Dana tersebut kata Sri Mulyani harus bisa menjamin tidak adanya lagi bayi yang terlahir dalam keadaan stunting. Maka, pemantauannya harus dilakukan sejak bayi dalam kandungan ibu hingga 1.000 hari.
* BACA BERITA TERKINI LAINNYA DI GOOGLE NEWS
Advertisement
BKKBN Lakukan Pendataan Keluarga Turunkan Angka Stunting Anak
Sebelumnya, Badan Kependudukan dan Keluarga Berencana Nasional (BKKBN) berhasil mendata 68.478.139 kepala keluarga di Indonesia.
Hasil Pendataan Keluarga tahun 2021 atau PK-21 ini akan digunakan untuk upaya percepatan penurunan angka stunting dan penghapusan kemiskinan ekstrem di Indonesia.
Kepala BKKBN Hasto Wardoyo mengatakan, Hasil Pendataan Keluarga tahun 2021 tersebut merupakan data backbone yang menyediakan indikator kependudukan, keluarga berencana dan indikator pembangunan keluarga. Termasuk juga menyediakan pemetaan keluarga sasaran berpotensi risiko stunting.
“Karena itu pemutakhiran data PK-21 di tahun 2022 ini sangat penting dengan memperluas cakupan pencatatan,” kata Hasto Wardoyo dalam keterangan pers, Sabtu 30 Juli 2022.
Menurut Hasto, penetapan data Hasil Pendataan Keluarga tahun 2021 sebagai data Penghapusan Kemiskinan Ekstrem (P3KE) tidak muncul begitu saja. Hal ini sejalan dengan Inpres Nomor 4 tahun 2022 tentang Percepatan Penghapusan Kemiskinan Ekstrem juga telah diluncurkan.
Sehingga Hasto Wardoyo menyebutkan dengan sangat jelas bahwa data Hasil Pendataan Keluarga tahun 2021 digunakan sebagai Data Pensasaran Percepatan Penghapusan Kemiskinan Ekstrim (P3KE).
Sementara, Kepala Bidang Pemerintahan Pembangunan Manusia (PPM) pada Bappeda Banten Ahmad Rohili, mengungkapkan, berdasarkan data Survei Status Gizi Indonesia (SSGI) yang dilakukan Kementerian Kesehatan, angka stunting Kota Tangerang berada diangka 15,3 persen. Ini merupakan data agregat dari sampel yang diambil melalui SSGI.

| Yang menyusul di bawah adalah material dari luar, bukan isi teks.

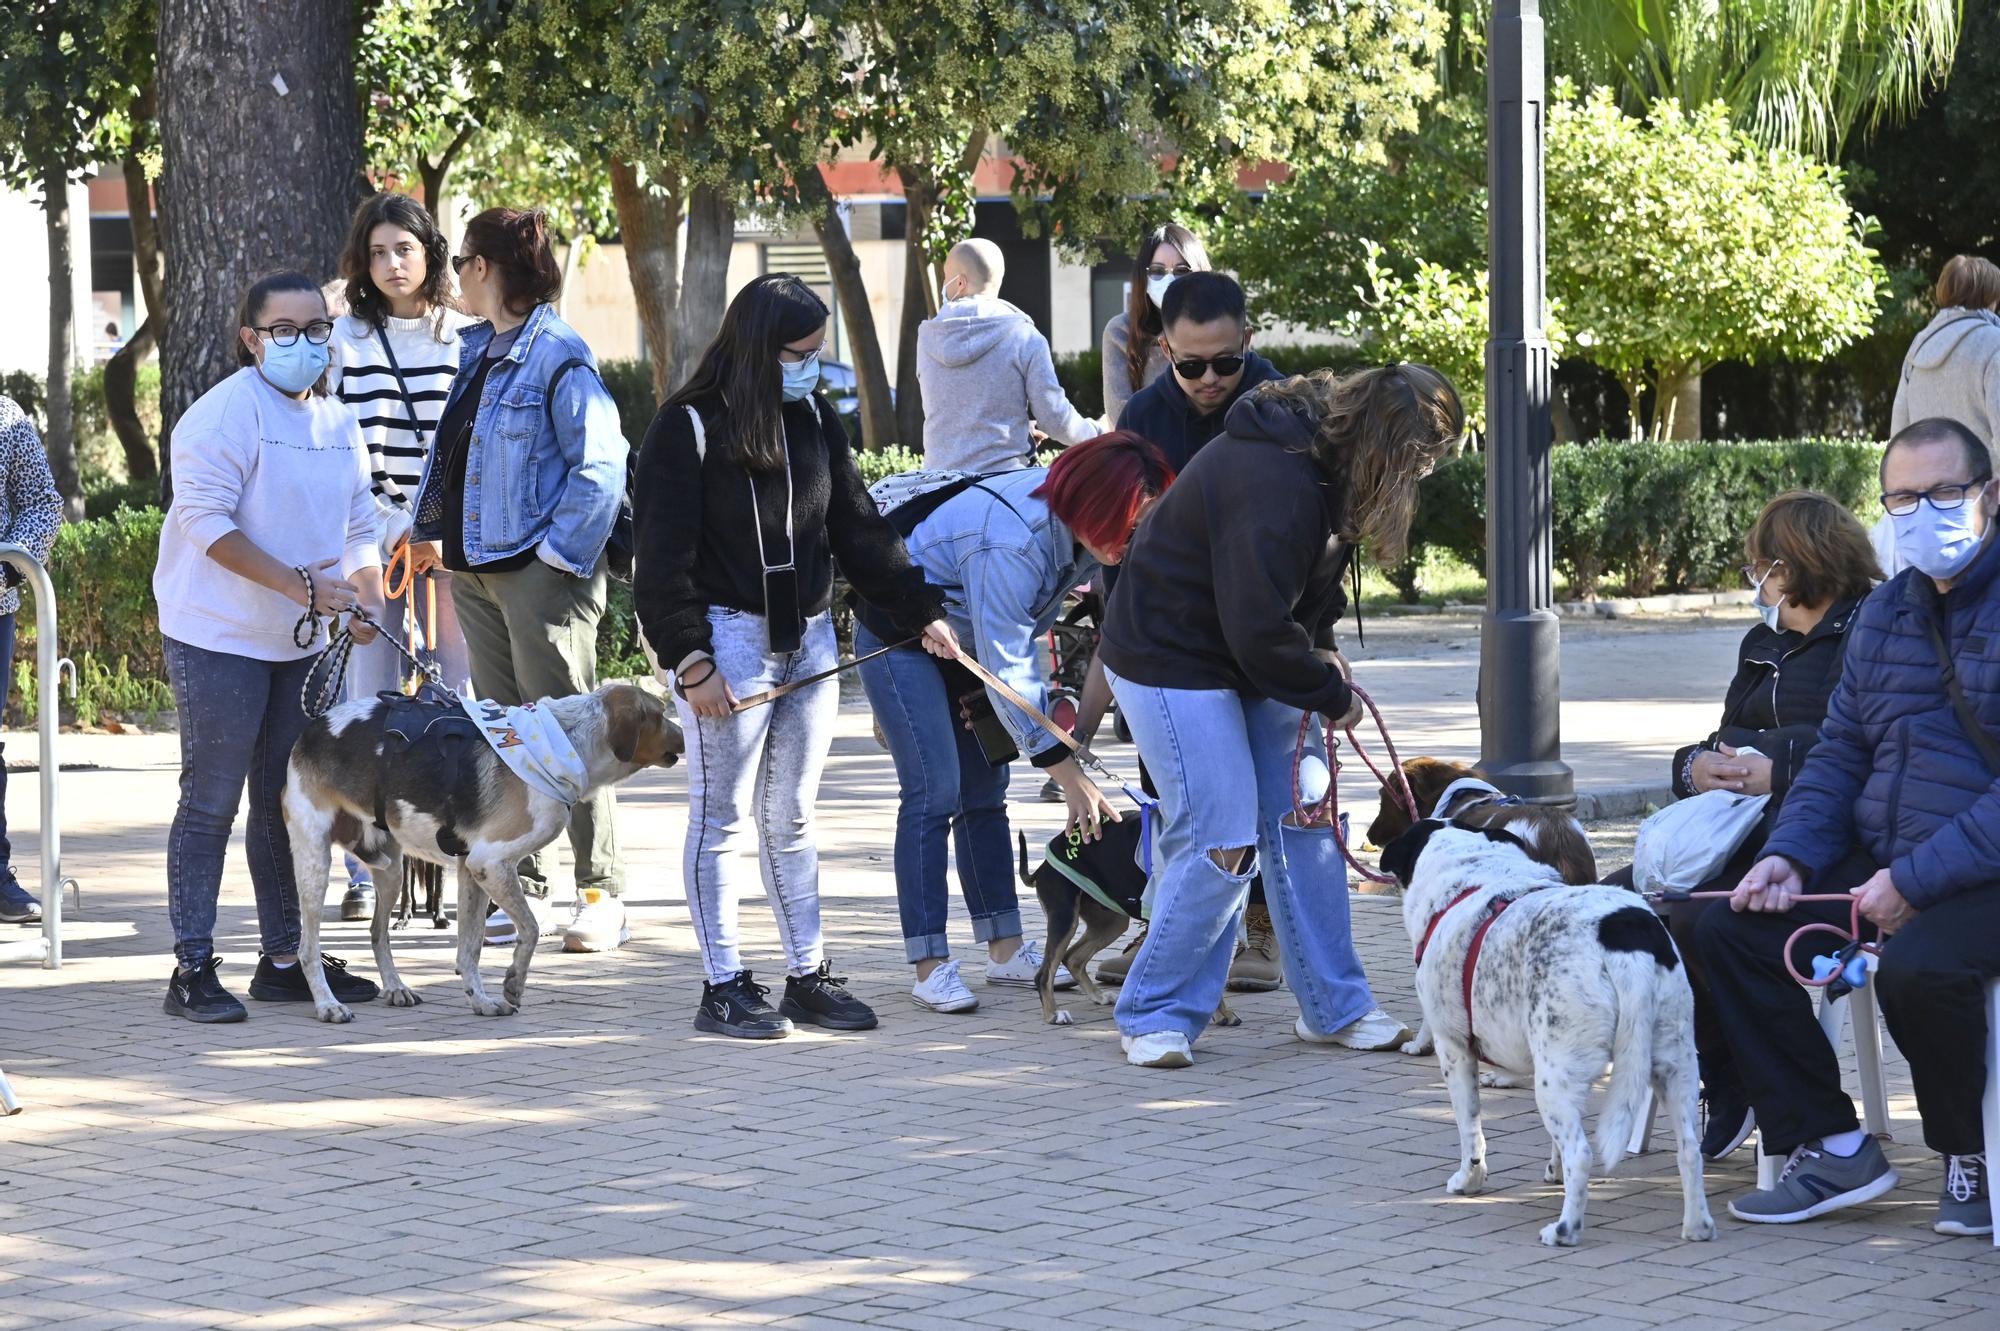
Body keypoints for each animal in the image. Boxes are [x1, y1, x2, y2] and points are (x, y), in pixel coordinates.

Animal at [278, 679, 688, 1019]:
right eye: (658, 715)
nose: (686, 731)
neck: (566, 742)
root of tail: (313, 727)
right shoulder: (490, 863)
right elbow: (530, 929)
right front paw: (513, 983)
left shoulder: (469, 868)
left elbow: (469, 948)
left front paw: (481, 1000)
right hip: (315, 863)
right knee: (307, 948)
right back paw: (328, 1004)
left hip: (390, 868)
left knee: (378, 933)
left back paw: (395, 987)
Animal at [1384, 819, 1712, 1247]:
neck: (1472, 878)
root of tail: (1625, 939)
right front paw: (1554, 1174)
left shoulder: (1454, 1050)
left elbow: (1470, 1129)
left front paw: (1469, 1180)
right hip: (1674, 1065)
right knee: (1690, 1148)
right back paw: (1697, 1227)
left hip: (1555, 1077)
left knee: (1582, 1153)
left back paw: (1565, 1230)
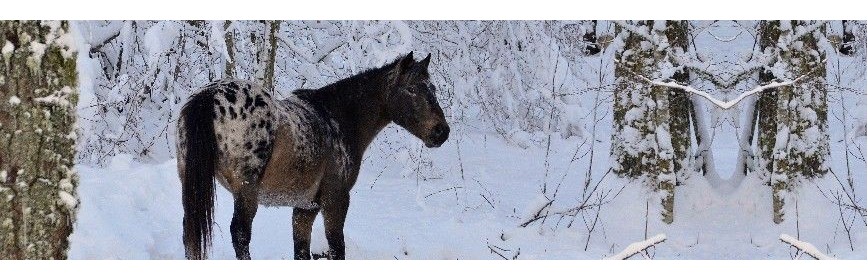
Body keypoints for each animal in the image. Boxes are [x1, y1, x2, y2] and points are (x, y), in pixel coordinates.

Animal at [174, 53, 450, 260]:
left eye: (433, 89)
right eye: (411, 89)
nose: (441, 131)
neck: (336, 119)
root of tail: (209, 97)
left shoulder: (305, 208)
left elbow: (301, 252)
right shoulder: (335, 200)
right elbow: (336, 249)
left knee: (190, 234)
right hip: (246, 192)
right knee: (240, 235)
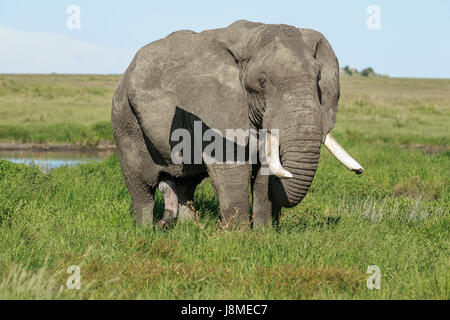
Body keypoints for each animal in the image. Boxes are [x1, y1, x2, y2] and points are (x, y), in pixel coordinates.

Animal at [111, 20, 362, 229]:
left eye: (318, 80)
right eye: (261, 82)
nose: (360, 171)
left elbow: (264, 168)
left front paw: (263, 234)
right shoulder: (214, 106)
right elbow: (230, 166)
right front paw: (238, 237)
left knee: (185, 184)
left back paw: (186, 228)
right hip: (125, 120)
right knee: (142, 185)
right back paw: (146, 230)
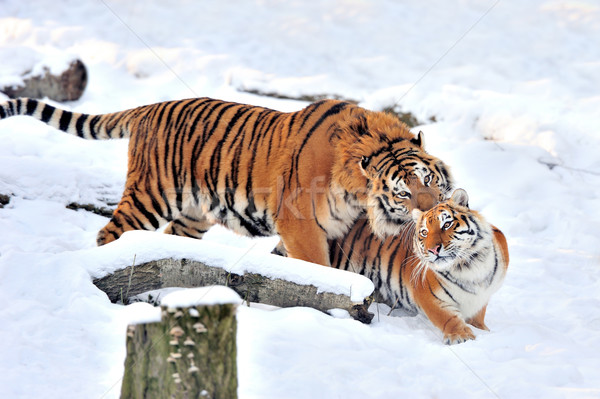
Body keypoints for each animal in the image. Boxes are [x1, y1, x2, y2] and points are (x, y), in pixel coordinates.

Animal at [0, 95, 450, 268]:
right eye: (404, 193)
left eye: (431, 181)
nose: (432, 214)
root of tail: (149, 107)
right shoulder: (301, 225)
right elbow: (319, 267)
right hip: (150, 196)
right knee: (108, 233)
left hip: (193, 213)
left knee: (173, 237)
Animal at [330, 189, 508, 346]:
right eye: (424, 232)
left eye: (447, 224)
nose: (433, 250)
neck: (469, 265)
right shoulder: (429, 296)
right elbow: (447, 318)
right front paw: (461, 336)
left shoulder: (483, 295)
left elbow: (478, 316)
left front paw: (482, 329)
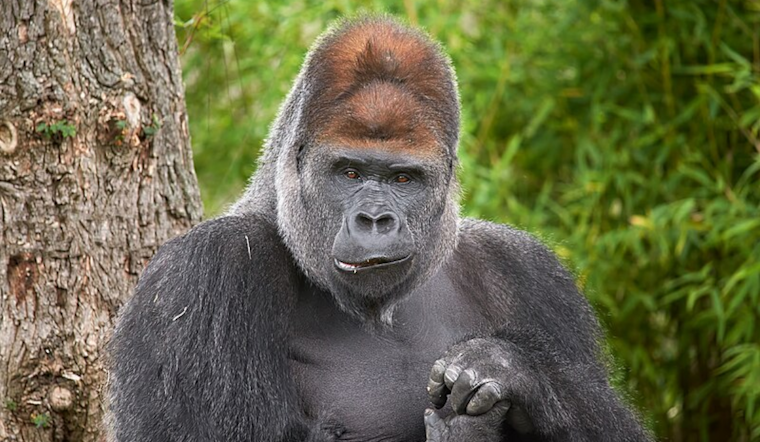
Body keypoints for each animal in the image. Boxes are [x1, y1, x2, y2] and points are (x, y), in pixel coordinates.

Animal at [109, 15, 652, 442]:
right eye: (349, 173)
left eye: (403, 178)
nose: (374, 219)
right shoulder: (206, 271)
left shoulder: (529, 274)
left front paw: (509, 369)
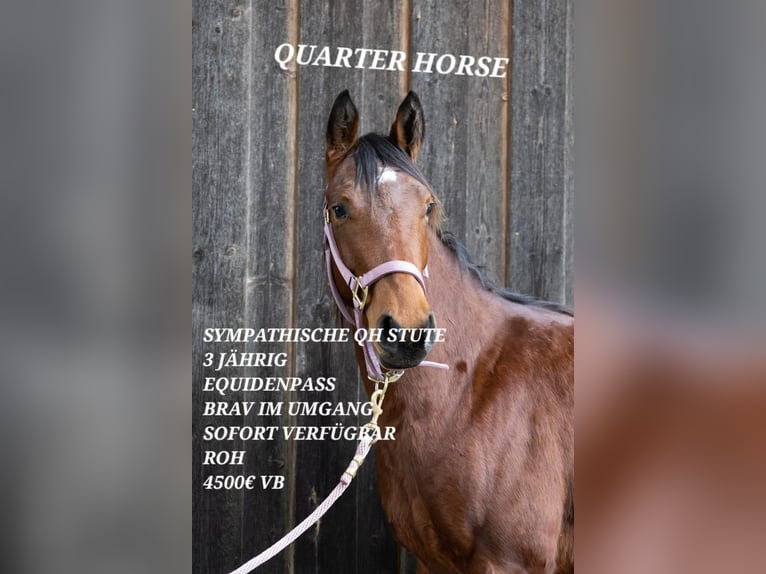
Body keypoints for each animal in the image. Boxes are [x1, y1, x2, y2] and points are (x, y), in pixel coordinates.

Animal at [323, 90, 574, 574]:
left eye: (427, 207)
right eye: (339, 209)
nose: (406, 333)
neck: (470, 389)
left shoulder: (509, 562)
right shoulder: (431, 560)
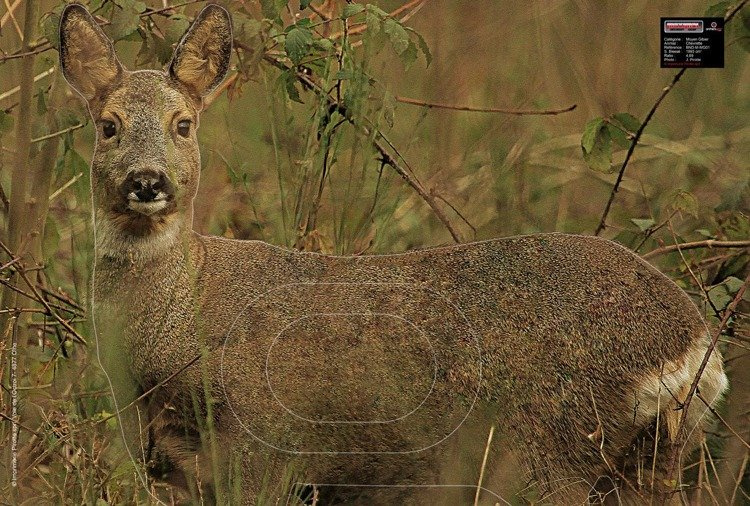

Sedangkan berdasarkan Elektronik-Pencatatan dan Pelaporan Gizi Berbasis Masyarakat (E-PPGBM), angka stunting Kota Tangerang diangka 8,03 persen yang sudah turun dari 9,65 persen pada 2020 lalu. Ini merupakan data by name by address yang dilakukan Puskesmas melalui pelayanan Posyandu di seluruh daerah.
"Kami apresiasi Kota Tangerang, dengan angka stunting 15,3 persen, pasalnya ini dibawah angka Provinsi bahkan Nasional. Namun, baik data SSGI dan E-PPGBM tetap menjadi acuan kota kabupaten untuk terus menekan angka stunting," papar Ahmad Rohili, Jumat 29 Juli 2022.
Dia pun menuturkan, dalam penanganan stunting, Kota Tangerang melakukannya secara terstruktur. Mulai dari pendataan, penentuan lokus stunting, perencanaan pada jajaran OPD terkait, hingga pendampingan target sasaran.